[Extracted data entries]

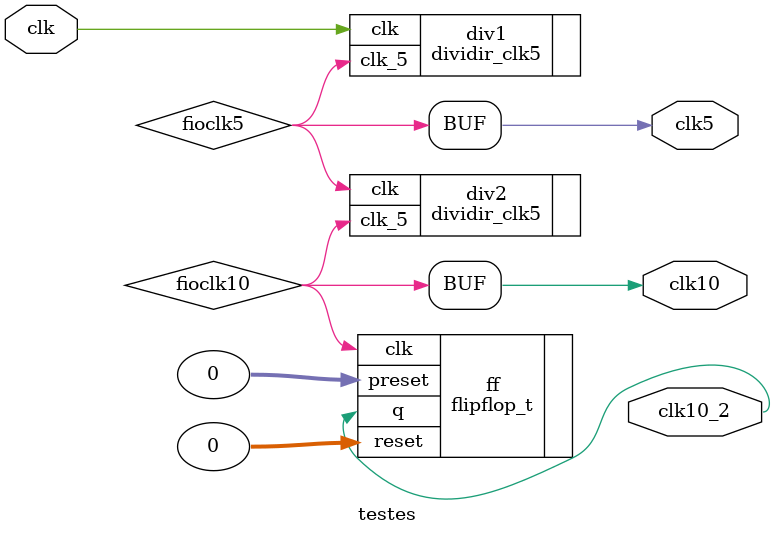
<source format=v>
module testes(input clk, output clk5, clk10, clk10_2);

	wire fioclk5, fioclk10;
	
	
	dividir_clk5 div1(
		.clk(clk),
		.clk_5(fioclk5)
	);
	
	dividir_clk5 div2(
		.clk(fioclk5),
		.clk_5(fioclk10)
	);
	flipflop_t ff (
		.clk(fioclk10),
		.reset(0),
		.preset(0),
		.q(clk10_2)
	);

	wire neg5, neg10;

	not not1(neg5, fioclk5);
	not not2 (clk5, neg5);
	
	not not3 (neg10, fioclk10);
	not not4 (clk10, neg10);
	
endmodule
</source>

* _Requirement_:
Each record should be written out again exactly, though without its pictures.

* _Reply to the exercise_:
<source format=v>
module testes(input clk, output clk5, clk10, clk10_2);

	wire fioclk5, fioclk10;
	
	
	dividir_clk5 div1(
		.clk(clk),
		.clk_5(fioclk5)
	);
	
	dividir_clk5 div2(
		.clk(fioclk5),
		.clk_5(fioclk10)
	);
	flipflop_t ff (
		.clk(fioclk10),
		.reset(0),
		.preset(0),
		.q(clk10_2)
	);

	wire neg5, neg10;

	not not1(neg5, fioclk5);
	not not2 (clk5, neg5);
	
	not not3 (neg10, fioclk10);
	not not4 (clk10, neg10);
	
endmodule
</source>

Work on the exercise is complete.